Work instructions:
Would you write out the entries below, every one of them, exactly?

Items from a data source
+ + + + + + +
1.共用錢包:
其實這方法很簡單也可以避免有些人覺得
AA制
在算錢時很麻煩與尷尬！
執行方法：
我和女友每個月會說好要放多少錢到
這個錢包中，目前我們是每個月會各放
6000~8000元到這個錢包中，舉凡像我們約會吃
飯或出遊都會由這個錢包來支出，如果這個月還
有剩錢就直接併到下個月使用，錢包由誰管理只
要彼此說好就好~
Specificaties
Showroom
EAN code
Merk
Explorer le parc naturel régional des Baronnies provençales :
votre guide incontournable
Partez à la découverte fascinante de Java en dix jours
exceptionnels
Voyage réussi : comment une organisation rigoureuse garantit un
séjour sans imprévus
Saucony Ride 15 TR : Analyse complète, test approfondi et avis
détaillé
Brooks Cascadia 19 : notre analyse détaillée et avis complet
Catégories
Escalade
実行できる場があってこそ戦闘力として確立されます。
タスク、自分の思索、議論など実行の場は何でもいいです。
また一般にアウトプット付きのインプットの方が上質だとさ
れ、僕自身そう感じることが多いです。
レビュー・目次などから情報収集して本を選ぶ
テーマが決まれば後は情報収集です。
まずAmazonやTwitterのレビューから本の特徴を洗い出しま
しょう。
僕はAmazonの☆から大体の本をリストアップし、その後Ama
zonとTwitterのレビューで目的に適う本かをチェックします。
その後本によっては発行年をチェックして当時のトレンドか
+ + + + + + +
Output for this exercise:
1.共用錢包:
其實這方法很簡單也可以避免有些人覺得
AA制
在算錢時很麻煩與尷尬！
執行方法：
我和女友每個月會說好要放多少錢到
這個錢包中，目前我們是每個月會各放
6000~8000元到這個錢包中，舉凡像我們約會吃
飯或出遊都會由這個錢包來支出，如果這個月還
有剩錢就直接併到下個月使用，錢包由誰管理只
要彼此說好就好~
Specificaties
Showroom
EAN code
Merk
Explorer le parc naturel régional des Baronnies provençales :
votre guide incontournable
Partez à la découverte fascinante de Java en dix jours
exceptionnels
Voyage réussi : comment une organisation rigoureuse garantit un
séjour sans imprévus
Saucony Ride 15 TR : Analyse complète, test approfondi et avis
détaillé
Brooks Cascadia 19 : notre analyse détaillée et avis complet
Catégories
Escalade
実行できる場があってこそ戦闘力として確立されます。
タスク、自分の思索、議論など実行の場は何でもいいです。
また一般にアウトプット付きのインプットの方が上質だとさ
れ、僕自身そう感じることが多いです。
レビュー・目次などから情報収集して本を選ぶ
テーマが決まれば後は情報収集です。
まずAmazonやTwitterのレビューから本の特徴を洗い出しま
しょう。
僕はAmazonの☆から大体の本をリストアップし、その後Ama
zonとTwitterのレビューで目的に適う本かをチェックします。
その後本によっては発行年をチェックして当時のトレンドか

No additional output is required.